▶ [WHAT YOU ARE ASKED TO DO]: Copy out the text of the records word for word, starting at the beginning of the records and ending at the line containing "Zpracování dat", with both ends included. Leave the pictures out of your answer.
-- RECORDS FOR THIS TASK follows --
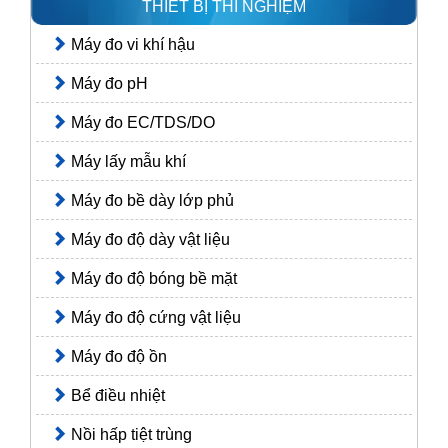
THIẾT BỊ THÍ NGHIỆM
Máy đo vi khí hậu
Máy đo pH
Máy đo EC/TDS/DO
Máy lấy mẫu khí
Máy đo bề dày lớp phủ
Máy đo độ dày vật liệu
Máy đo độ bóng bề mặt
Máy đo độ cứng vật liệu
Máy đo độ ồn
Bể điều nhiệt
Nồi hấp tiệt trùng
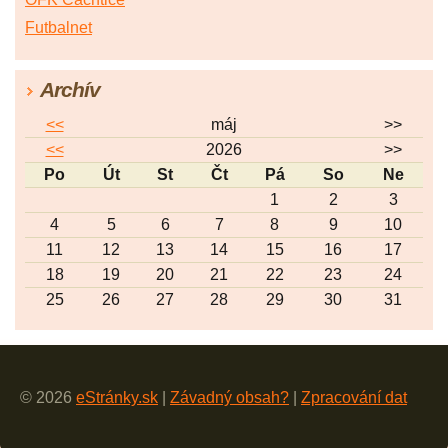
Futbalnet
Archív
<<
máj
>>
<<
2026
>>
Po
Út
St
Čt
Pá
So
Ne
1
2
3
4
5
6
7
8
9
10
11
12
13
14
15
16
17
18
19
20
21
22
23
24
25
26
27
28
29
30
31
© 2026
eStránky.sk
|
Závadný obsah?
|
Zpracování dat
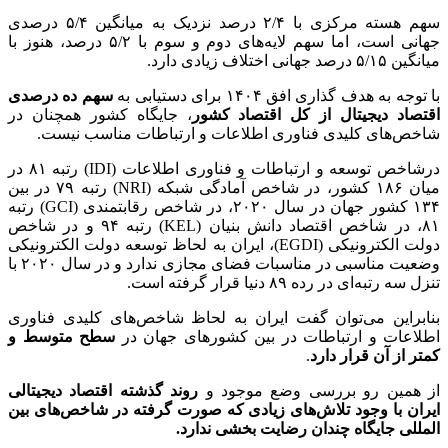
سهم هسته مرکزی با ۲/۴ درصد نزدیک به میانگین ۵/۴ درصدی
جهانی است، اما سهم لایه‌های دوم و سوم با ۵/۲ درصد، هنوز با
میانگین ۵/۱۵ درصد جهانی اختلاف زیادی دارد.
با توجه به هدف گذاری افق ۱۴۰۴ برای دستیابی به
سهم ده درصدی
اقتصاد دیجیتال از کل اقتصاد کشور
، جایگاه کشور همچنان در
شاخص‌های کلیدی فناوری اطلاعات و ارتباطات مناسب نیست.
درشاخص توسعه و ارتباطات و فناوری اطلاعات (IDI) رتبه ۸۱ در
میان ۱۸۶ کشور، در شاخص آمادگی شبکه (NRI) رتبه ۷۹ در بین
۱۳۴ کشور جهان در سال ۲۰۲۰، در شاخص رقابت­مندی (GCI) رتبه
۸۱، در شاخص اقتصاد دانش بنیان (KEL) رتبه ۹۴ و در شاخص
دولت الکترونیکی (EGDI)، ایران به لحاظ توسعه دولت الکترونیکی
وضعیت مناسبی در مناسبات فضای مجازی ندارد و در سال ۲۰۲۰ با
تنزل سه رتبه‌ای در رده ۸۹ دنیا قرار گرفته است.
بنابراین می‌توان گفت ایران به لحاظ شاخص‌های کلیدی فناوری
اطلاعات و ارتباطات در بین کشور‌های جهان در
سطح متوسط و
کمتر از آن قرار دارد
.
از همین رو بررسی وضع موجود و
روند گذشته اقتصاد دیجیتالی
ایران با وجود تلاش‌های زیادی که صورت گرفته در شاخص‌های بین
المللی جایگاه چندان رضایت بخشی ندارد.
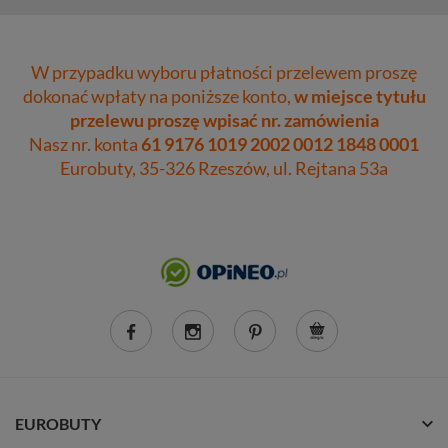
W przypadku wyboru płatności przelewem proszę
dokonać wpłaty na poniższe konto,
w miejsce tytułu
przelewu proszę wpisać nr. zamówienia
Nasz nr. konta
61 9176 1019 2002 0012 1848 0001
Eurobuty, 35-326 Rzeszów, ul. Rejtana 53a
EUROBUTY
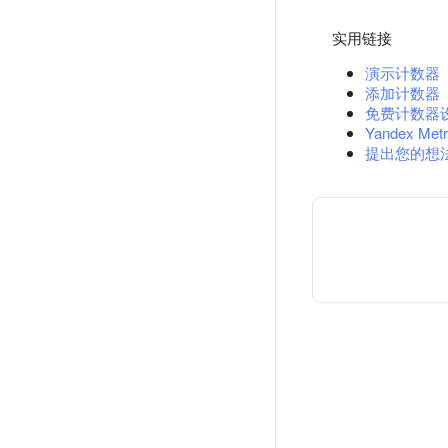
实用链接
演示计数器
添加计数器
免费计数器
Yandex Metr
提出您的想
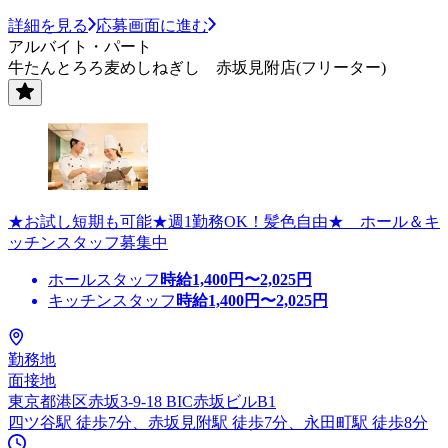
詳細を見る
応募画面に進む
アルバイト・パート
牛たんとろろ麦めしねぎし 赤坂見附店(フリーター)
★お試し短期も可能★週1勤務OK！髪色自由★ ホール＆キ
ッチンスタッフ募集中
ホールスタッフ
時給
1,400
円〜
2,025
円
キッチンスタッフ
時給
1,400
円〜
2,025
円
勤務地
面接地
東京都港区赤坂3-9-18 BIC赤坂ビルB1
四ツ谷駅 徒歩7分、赤坂見附駅 徒歩7分、永田町駅 徒歩8分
-- RECORDS FOR THIS TASK concluded --
▶ [ANSWER AREA]:
THIẾT BỊ THÍ NGHIỆM
Máy đo vi khí hậu
Máy đo pH
Máy đo EC/TDS/DO
Máy lấy mẫu khí
Máy đo bề dày lớp phủ
Máy đo độ dày vật liệu
Máy đo độ bóng bề mặt
Máy đo độ cứng vật liệu
Máy đo độ ồn
Bể điều nhiệt
Nồi hấp tiệt trùng
Futbalnet
Archív
<<
máj
>>
<<
2026
>>
Po
Út
St
Čt
Pá
So
Ne
1
2
3
4
5
6
7
8
9
10
11
12
13
14
15
16
17
18
19
20
21
22
23
24
25
26
27
28
29
30
31
© 2026
eStránky.sk
|
Závadný obsah?
|
Zpracování dat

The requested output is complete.